Thursday, July 11, 2013

OW!

So, crazy me, I decided that it would be a good idea to do both the 30 day ab challenge and the 30 day squat challenge, to strengthen my knees, at the same time.  As with most ab workouts, I barely felt the ab stuf this morning, but BOY do I feel the squats! My thighs are telling me just how not happy they are.

After looking at the ab challenge chart, I thought, day two, 20 sit ups, 8 crunches, 8 leg lifts, and a 12 second plank.....that's not that hard, I could do that at least a couple of times today.....ow again!  Not to mention, the floor in my office is hard, carpeted it may be, but theres no padding between the carpet and the concrete, i'm sure.  The sit ups, crunches, and leg lifts aren't so bad, but the person who thought that planks would be a fun ab workout.....EVIL.  It's only 12 seconds, but it feels like forever!
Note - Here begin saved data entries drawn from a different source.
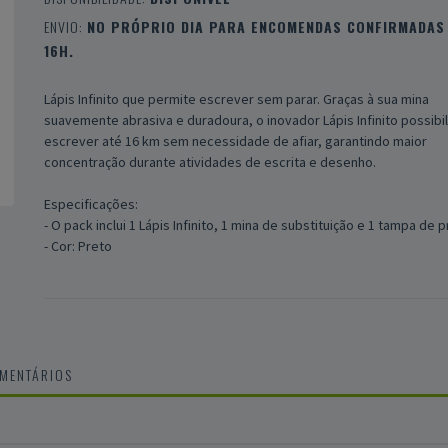
ENVIO:
NO PRÓPRIO DIA PARA ENCOMENDAS CONFIRMADAS 
16H.
Lápis Infinito que permite escrever sem parar. Graças à sua mina
suavemente abrasiva e duradoura, o inovador Lápis Infinito possibil
escrever até 16 km sem necessidade de afiar, garantindo maior
concentração durante atividades de escrita e desenho.
Especificações:
- O pack inclui 1 Lápis Infinito, 1 mina de substituição e 1 tampa de 
- Cor: Preto
OMENTÁRIOS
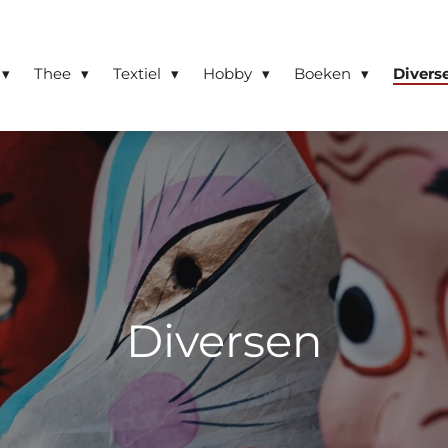
Thee
Textiel
Hobby
Boeken
Divers
Diversen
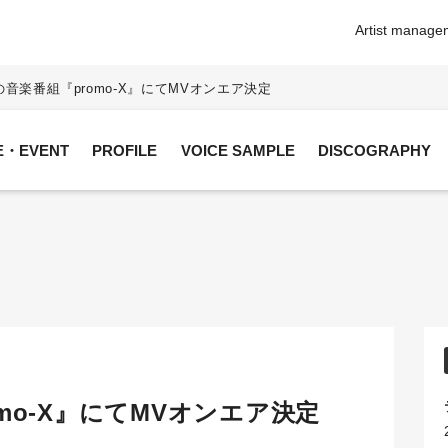
Artist manageme
Xの音楽番組『promo-X』にてMVオンエア決定
VE・EVENT
PROFILE
VOICE SAMPLE
DISCOGRAPHY
omo-X』にてMVオンエア決定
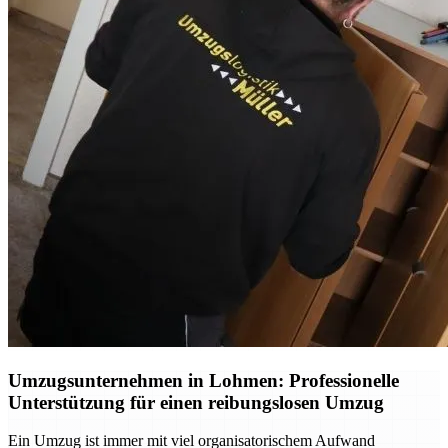
Umzugsunternehmen in Lohmen: Professionelle
Unterstützung für einen reibungslosen Umzug
Ein Umzug ist immer mit viel organisatorischem Aufwand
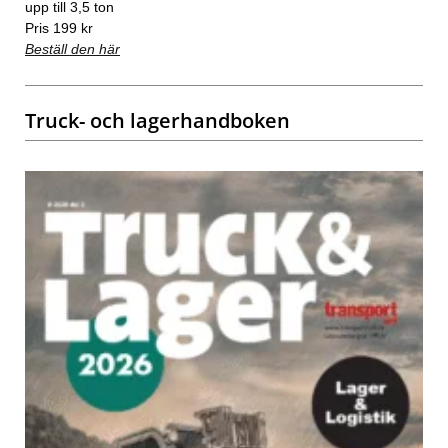
upp till 3,5 ton
Pris 199 kr
Beställ den här
Truck- och lagerhandboken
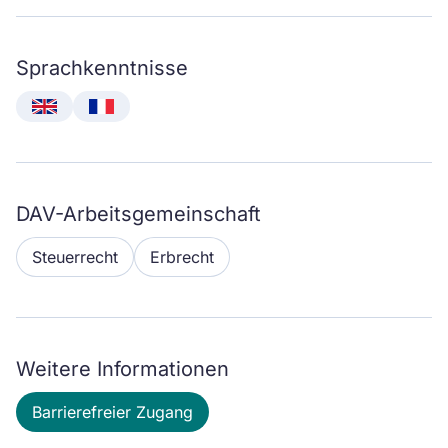
Sprachkenntnisse
English
Français
DAV-Arbeitsgemeinschaft
Steuerrecht
Erbrecht
Weitere Informationen
Barrierefreier Zugang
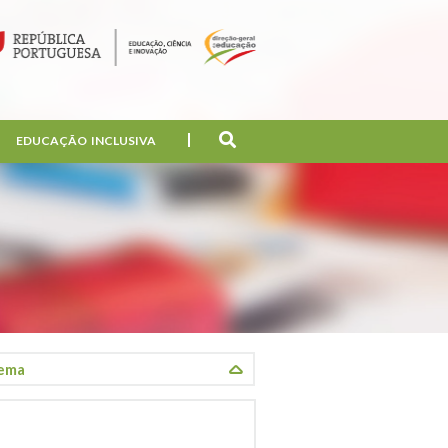
EDUCAÇÃO INCLUSIVA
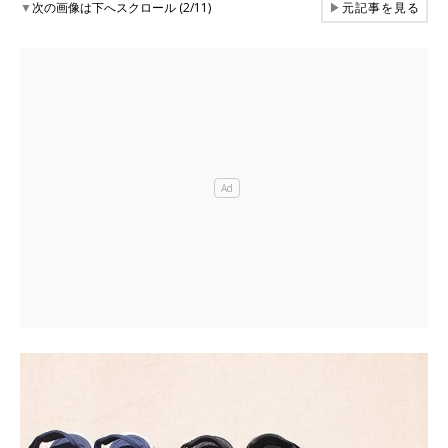
▼
次の画像は下へスクロール (2/11)
▶
元記事を見る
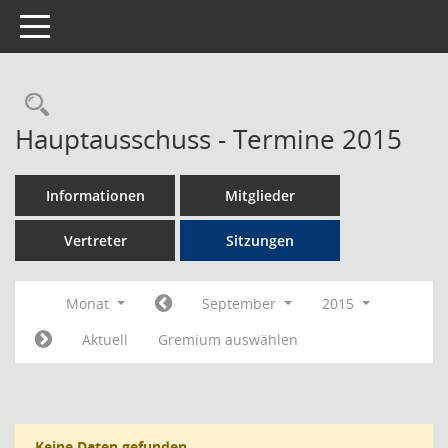
Toggle navigation
Rechercheauswahl
Hauptausschuss - Termine 2015
Informationen
Mitglieder
Vertreter
Sitzungen
Monat
September
2015
Aktuell
Gremium auswählen
Keine Daten gefunden.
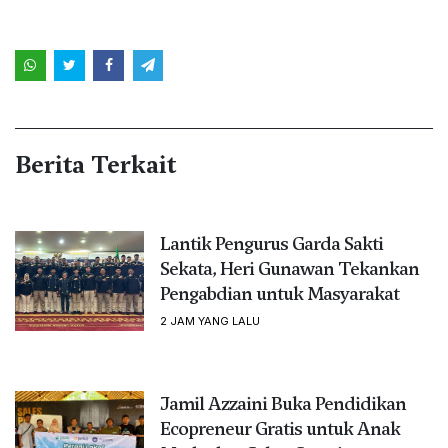
Berita Terkait
Lantik Pengurus Garda Sakti
Sekata, Heri Gunawan Tekankan
Pengabdian untuk Masyarakat
2 JAM YANG LALU
Jamil Azzaini Buka Pendidikan
Ecopreneur Gratis untuk Anak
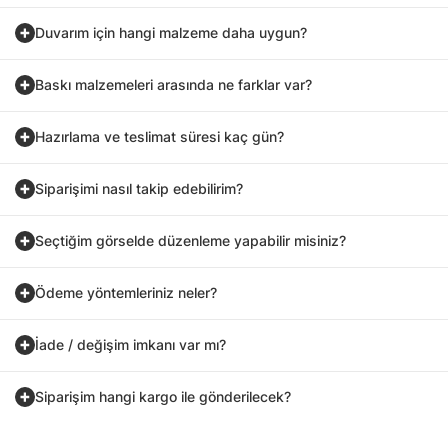
Duvarım için hangi malzeme daha uygun?
Baskı malzemeleri arasında ne farklar var?
Hazırlama ve teslimat süresi kaç gün?
Siparişimi nasıl takip edebilirim?
Seçtiğim görselde düzenleme yapabilir misiniz?
Ödeme yöntemleriniz neler?
İade / değişim imkanı var mı?
Siparişim hangi kargo ile gönderilecek?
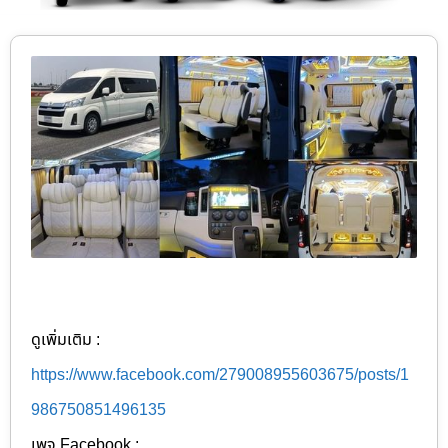
ดูเพิ่มเติม :
https://www.facebook.com/279008955603675/posts/1
986750851496135
เพจ Facebook :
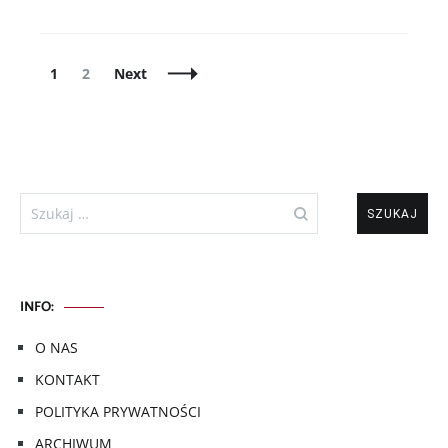
Posts
Page
Page
1
2
Next
Navigation
Szukaj:
INFO:
O NAS
KONTAKT
POLITYKA PRYWATNOŚCI
ARCHIWUM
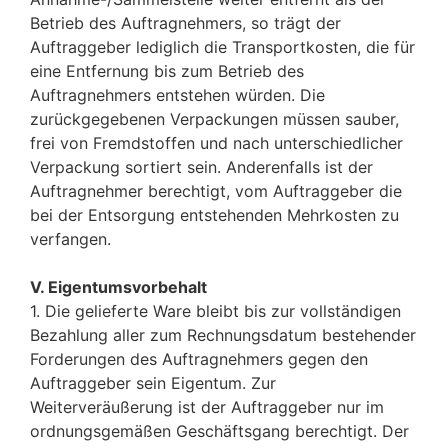
Betrieb des Auftragnehmers, so trägt der
Auftraggeber lediglich die Transportkosten, die für
eine Entfernung bis zum Betrieb des
Auftragnehmers entstehen würden. Die
zurückgegebenen Verpackungen müssen sauber,
frei von Fremdstoffen und nach unterschiedlicher
Verpackung sortiert sein. Anderenfalls ist der
Auftragnehmer berechtigt, vom Auftraggeber die
bei der Entsorgung entstehenden Mehrkosten zu
verfangen.
V. Eigentumsvorbehalt
1. Die gelieferte Ware bleibt bis zur vollständigen
Bezahlung aller zum Rechnungsdatum bestehender
Forderungen des Auftragnehmers gegen den
Auftraggeber sein Eigentum. Zur
Weiterveräußerung ist der Auftraggeber nur im
ordnungsgemäßen Geschäftsgang berechtigt. Der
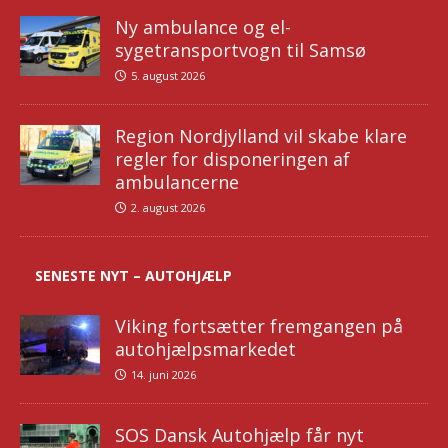
Ny ambulance og el-
sygetransportvogn til Samsø
5. august 2026
Region Nordjylland vil skabe klare
regler for disponeringen af
ambulancerne
2. august 2026
SENESTE NYT – AUTOHJÆLP
Viking fortsætter fremgangen på
autohjælpsmarkedet
14. juni 2026
SOS Dansk Autohjælp får nyt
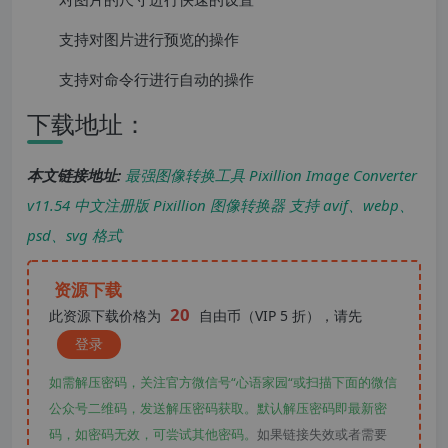
支持对图片进行预览的操作
支持对命令行进行自动的操作
下载地址：
本文链接地址:
最强图像转换工具 Pixillion Image Converter
v11.54 中文注册版 Pixillion 图像转换器 支持 avif、webp、
psd、svg 格式
资源下载
20
此资源下载价格为
自由币（VIP 5 折），请先
登录
如需解压密码，关注官方微信号“心语家园“或扫描下面的微信
公众号二维码，发送解压密码获取。默认解压密码即最新密
码，如密码无效，可尝试其他密码。
如果链接失效或者需要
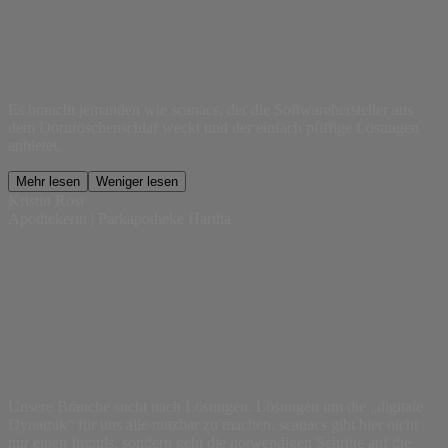
Es braucht jemanden wie scanacs, der die Softwarehersteller aus
dem Dornröschenschlaf weckt und der einfach pfiffige Lösungen
anbietet.
Mehr lesen
Weniger lesen
Kristin Rost
Apothekerin | Parkapotheke Hartha
Unsere Branche sucht nach Lösungen. Lösungen um die „digitale
Dynamik“ für uns alle nutzbar zu machen. scanacs gibt hier nicht
nur einen Impuls, sondern geht die notwendigen Schritte auf die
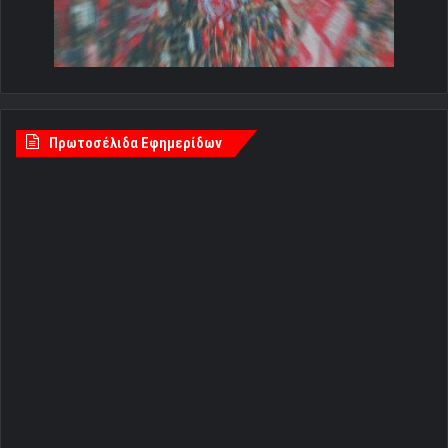
Πρωτοσέλιδα Εφημερίδων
The 30 day requires a full 2 minute plank.  I know it's a long way off with lots of practice, but right now, I'm not sure if that will even be possible in 30 days.

Anyways, I'm through 2 sets of the day two work (minus squats, saving those for the end of the day, after dancing) and the second set was much harder than the first.  One more day and I get a break day (yay).   I'm really hoping this helps with my strength and weight loss goals.  I swear I heard my scale laughing at me this morning as it announced that I had somehow gained 2 pounds since yesterday.  I know, don't weigh yourself every day, I don't worry too much about every day weight, I only record it once a week, but my scale is just mean.